創造神「危険な任務に出る騎士の娘としてその姿を見て育ったテンカは、自身も昔からずっと剣の稽古をして生身も鍛えてますから当然です」
破壊神「バトモンの攻撃を確実に眼で追えて、敵の動きが見えてるから確実な対処できるわけですね」
……。
タカシ「……。

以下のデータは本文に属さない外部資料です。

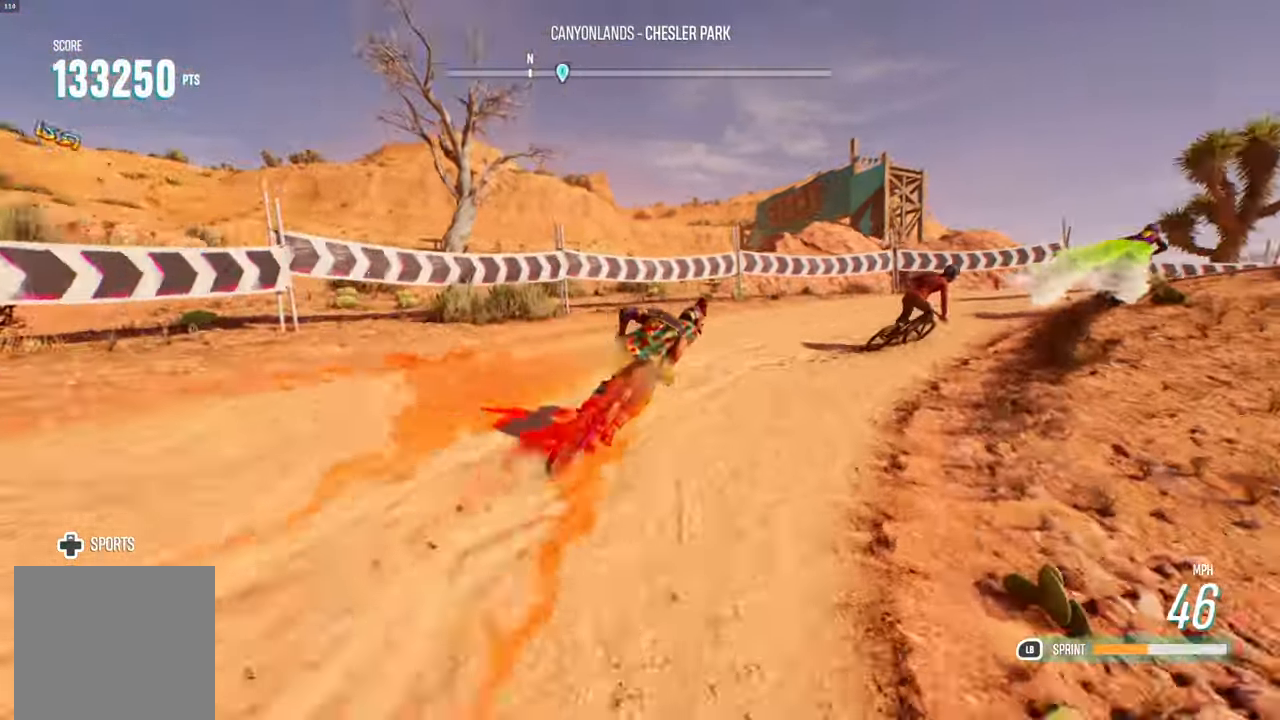
{"buttons": ["R2"], "left_stick": "up-right", "right_stick": "center", "events": [[450, "L1", "up"], [450, "left_stick", "up-right"]]}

」
ムゥ「勝負ありよ」
テンカ「いい勝負だった、ありがとう」
タカシ「……昨日は悪かった…あれはまぐれなんかじゃなかった、お前は俺より強かったのを認める」
今度はちゃんと手を取り握手するタカシ
タカシ「ミサキさんが負けるところは想像できねーが、まあ頑張れよ」
そうして取り巻き②と去って行くタカシ
アオバ「……タカシたちって意外と悪い奴ではなかったのね」
ムゥ「そういうこと。お前はミサキのことばかり考えすぎて、周りが見えてなかったってことよ」
アオバ「うん…反省する」
テンカ「まあ気付けたのだから、それを糧にして次に活かしてけばいいと思うよ」
ペガシス「さあ、このまま蹴散らしていくわよ」
そうして私たちは勝ち上がっていき、決勝戦へとコマを進めて……。